6.Les deux conditions prévues à l’article L. 521-1 du code de justice administrative étant remplies, il y a lieu d’ordonner la suspension de l’exécution de la décision implicite refusant le renouvellement du titre de séjour de Mme B A, jusqu’à ce qu’il soit statué au fond sur sa légalité.
Sur les conclusions à fin d’injonction :
7.La suspension de la décision en litige implique nécessairement d’enjoindre à la préfète de l’Essonne de munir Mme B A, dans l’attente du réexamen de sa demande, d’une autorisation provisoire de séjour, dans un délai de quinze jours à compter de la notification de la présente ordonnance.
Sur les frais d’instance :
8.Mme B A a été admise au bénéfice de l’aide juridictionnelle. Par suite, son avocate peut se prévaloir des dispositions de l’article 37 de la loi du 10 juillet 1991 et de l’article L. 761-1 du code de justice administrative. Il y a lieu, dans les circonstances de l’espèce, de mettre à la charge de l’Etat la somme de 500 euros qu’elle demande, qui sera versée à Me Mengelle, sous réserve que celle-ci renonce à percevoir la somme correspondant à la part contributive de l’Etat.
O R D O N N E :
Article 1er : L’exécution de la décision implicite de la préfète de l’Essonne rejetant la demande de renouvellement du titre de séjour de Mme B A déposée le 8 mai 2023 est suspendue jusqu’à ce qu’il soit statué au fond sur la légalité de cette décision.
Article 2 : Il est enjoint à la préfète de l’Essonne munir Mme B A d’une autorisation provisoire de séjour durant le réexamen de sa demande, dans un délai de quinze jours à compter de la présente ordonnance.

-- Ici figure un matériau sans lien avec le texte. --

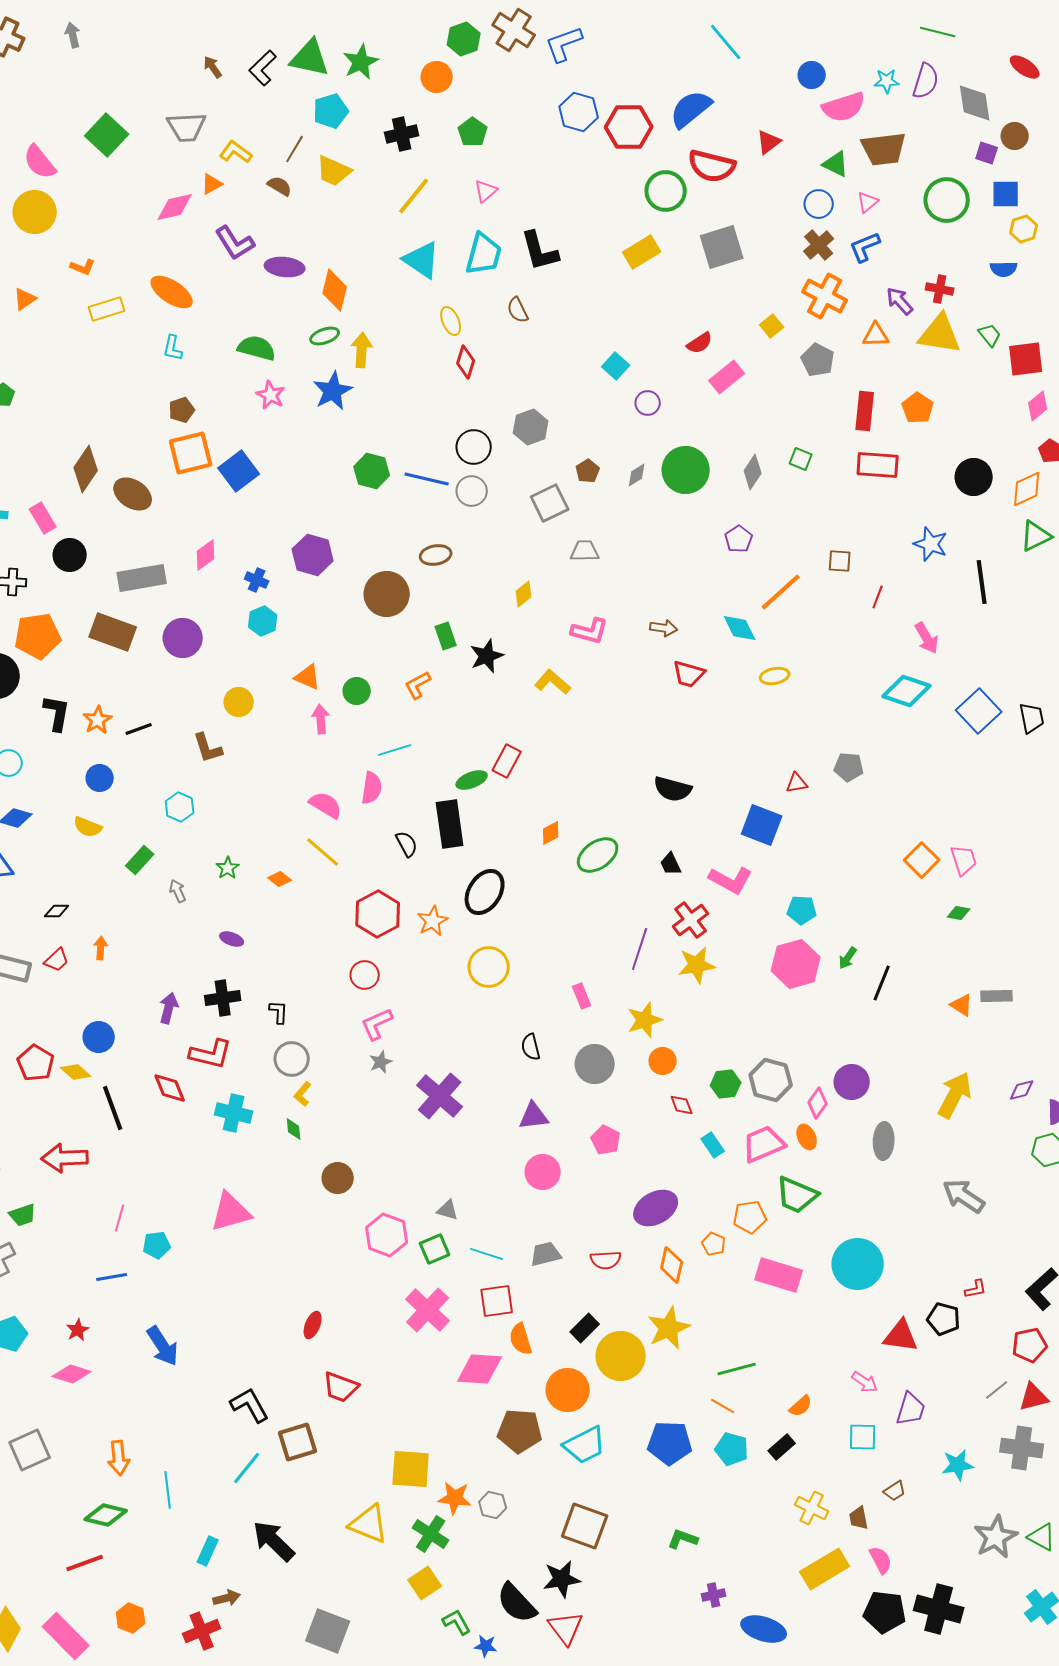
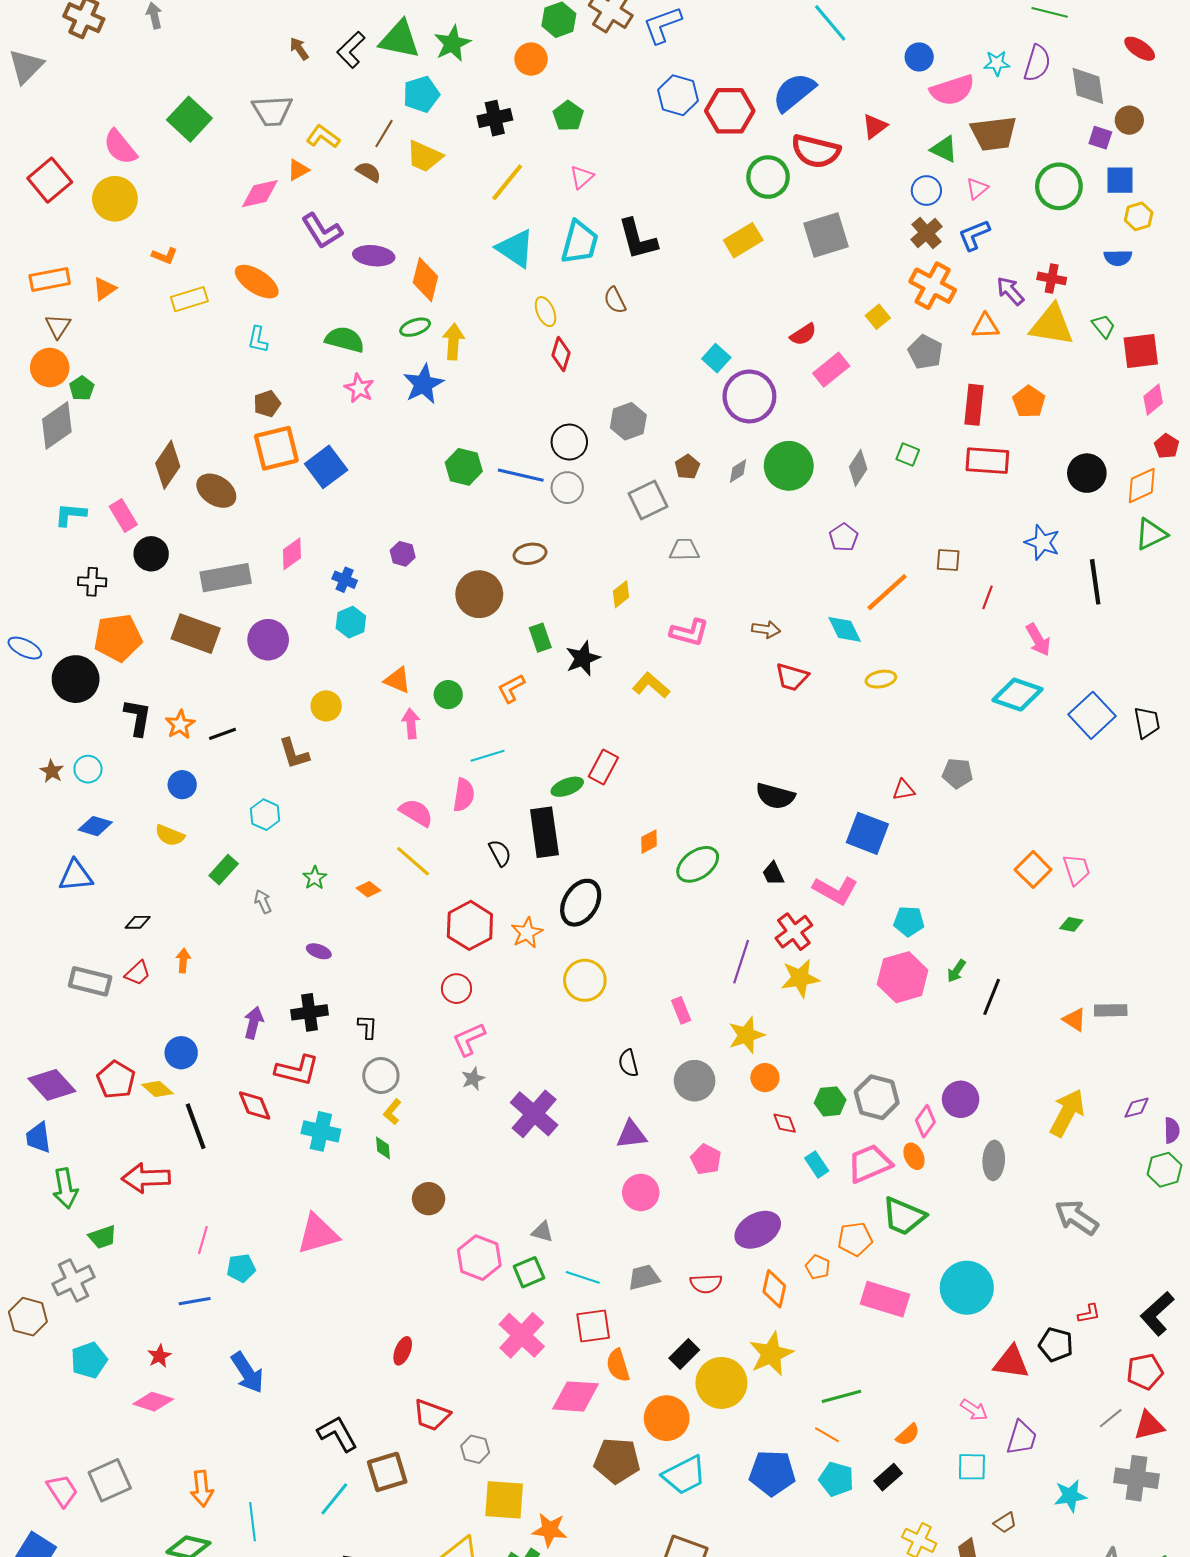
purple circle: (648, 403) -> (749, 396), size x2.0
purple hexagon: (313, 555) -> (403, 554), size x0.6
gray hexagon: (493, 1505) -> (475, 1449), moved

Article 3 : L’Etat versera à Me Mengelle, avocate de Mme B A, la somme de 500 euros au titre de l’article L. 761-1 du code de justice administrative et de l’article 37 de la loi n° 91-647 du 10 juillet 1991, sous réserve qu’elle renonce à percevoir la rémunération correspondant à la part contributive de l’Etat à la mission d’aide juridictionnelle qui lui a été confiée.
Article 4 : La présente ordonnance sera notifiée à Mme C B A et au ministre de l’intérieur.
Copie en sera adressée à la préfète de l’Essonne.
Fait à Versailles, le 26 mai 2025 .
Le juge des référés,
signé
E. Jauffret
La République mande et ordonne au ministre de l’intérieur en ce qui le concerne ou à tous commissaires de justice à ce requis en ce qui concerne les voies de droit commun contre les parties privées, de pourvoir à l’exécution de la présente décision.